Dear Jane

2
Reviewer's Rating

Several times during Joan Beber’s new play Dear Jane, we are told that conflict is essential to good drama: “We need conflict!” one character exclaims. “Drama is conflict,” says another. Unfortunately, conflict is exactly what is missing from this adequately staged but ultimately flat, confused, and unmoving production at Theatre Row’s Clurman Theatre.

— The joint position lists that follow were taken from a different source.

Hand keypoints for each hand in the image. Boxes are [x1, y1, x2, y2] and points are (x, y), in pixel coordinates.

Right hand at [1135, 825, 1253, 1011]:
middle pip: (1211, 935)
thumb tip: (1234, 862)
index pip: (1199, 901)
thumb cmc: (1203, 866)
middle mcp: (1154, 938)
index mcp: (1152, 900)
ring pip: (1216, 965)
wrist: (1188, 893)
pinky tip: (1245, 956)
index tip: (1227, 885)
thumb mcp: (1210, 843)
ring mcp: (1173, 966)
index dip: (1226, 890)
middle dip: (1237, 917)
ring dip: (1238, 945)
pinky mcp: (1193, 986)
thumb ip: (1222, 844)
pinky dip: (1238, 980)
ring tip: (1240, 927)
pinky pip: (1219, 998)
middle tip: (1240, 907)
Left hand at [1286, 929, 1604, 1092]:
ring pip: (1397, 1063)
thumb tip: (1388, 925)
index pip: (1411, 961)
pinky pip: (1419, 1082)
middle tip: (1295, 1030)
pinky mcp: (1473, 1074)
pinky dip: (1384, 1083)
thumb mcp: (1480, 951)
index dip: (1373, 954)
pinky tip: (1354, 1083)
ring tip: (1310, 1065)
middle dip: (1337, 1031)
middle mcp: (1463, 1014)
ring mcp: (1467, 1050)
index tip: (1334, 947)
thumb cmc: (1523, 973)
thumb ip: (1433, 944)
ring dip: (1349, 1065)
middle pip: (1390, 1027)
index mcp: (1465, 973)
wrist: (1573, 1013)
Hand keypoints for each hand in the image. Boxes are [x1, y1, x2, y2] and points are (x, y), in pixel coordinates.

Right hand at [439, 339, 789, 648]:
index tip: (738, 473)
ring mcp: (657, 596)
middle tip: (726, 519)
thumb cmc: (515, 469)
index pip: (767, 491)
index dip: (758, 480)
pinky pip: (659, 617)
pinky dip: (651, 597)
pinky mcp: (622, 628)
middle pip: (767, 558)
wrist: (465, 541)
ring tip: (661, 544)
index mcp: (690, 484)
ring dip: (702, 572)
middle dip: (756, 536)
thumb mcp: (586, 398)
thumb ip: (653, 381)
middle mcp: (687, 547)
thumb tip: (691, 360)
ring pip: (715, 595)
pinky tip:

The play employs a metatheatrical frame of a character working on the play we are watching, a stand-in for Beber named Julie (Jenny Piersol). A group of actors enter a rehearsal space, chatting, arranging props, and going through various preparation rituals. Julie writes at a small table with her computer. Then the play within the play begins, in 2007, with the death of Jane (Amanda Rose), Julie’s twin sister. For the next 80 or so minutes the play jumps around in time, spanning Julie’s life from age eight to eighty-three, not in chronological order, with each scene prefaced by Julie telling us the year, and accompanied by paintings projected on a large backdrop. Some scenes are mere seconds, and none are particularly sustained. While the constant changing of setting and characters requires great dexterity on the part of the actors (particularly those who play multiple parts) and is made comprehensible by Gertjan Houben’s expressive lighting, it also means that the characters never emerge as anything close to complex individuals, but rather are mere outlines of people.

The scattershot tour through Julie’s memory includes a traumatic assault that she suffers while at college, arguments with her sister over opera and lifestyle or Julie’s divorce and agoraphobia, the violent or untrustworthy men in Julie’s life (both portrayed by Michael Romeo Ruocco), her relationships with her daughter Jill (Santina Umbach) and grandchildren Nina and Jaxon (Holly Cinnamon and Brandon Timmons), and her artistic passions. Occasionally the action returns to the rehearsal room, where we see Julie working on her writing as Jane stands over her, essentially the manifestation of a voice in Julie’s head. The most often returned-to aspects of Julie’s life are her estranged relationship with her daughter Jill, and her involvement with the death-row prisoner Tommy (Jon Kovach), whom Julie meets through her anti-death-penalty political activism and believes to be innocent. Julie’s failures with Jill come as close to real conflict as the play offers, but rather than encounters that get at the psychology of these characters we are presented with lines such as “Did I fail my daughter?” or “I don’t blame you.”

While one expects Jane to figure prominently, she is an oddly negligible character. Early scenes establish contrasts between the sisters: Jane the fashionable attention-getter with a seemingly easy life, and Julie the neurotic artist in unhealthy relationships. But Jane soon largely disappears from the action, though not from the stage—she hovers around every scene, intermittently offering a vague comment. By the play’s conclusion, she is no more than a cipher, which diminishes any emotional impact that moment surely should have had.

The play is occasionally enlivened by short dance numbers and smatterings of song, but neither that nor the competent acting can overcome the flat characters, stale dialogue, and haphazard structure.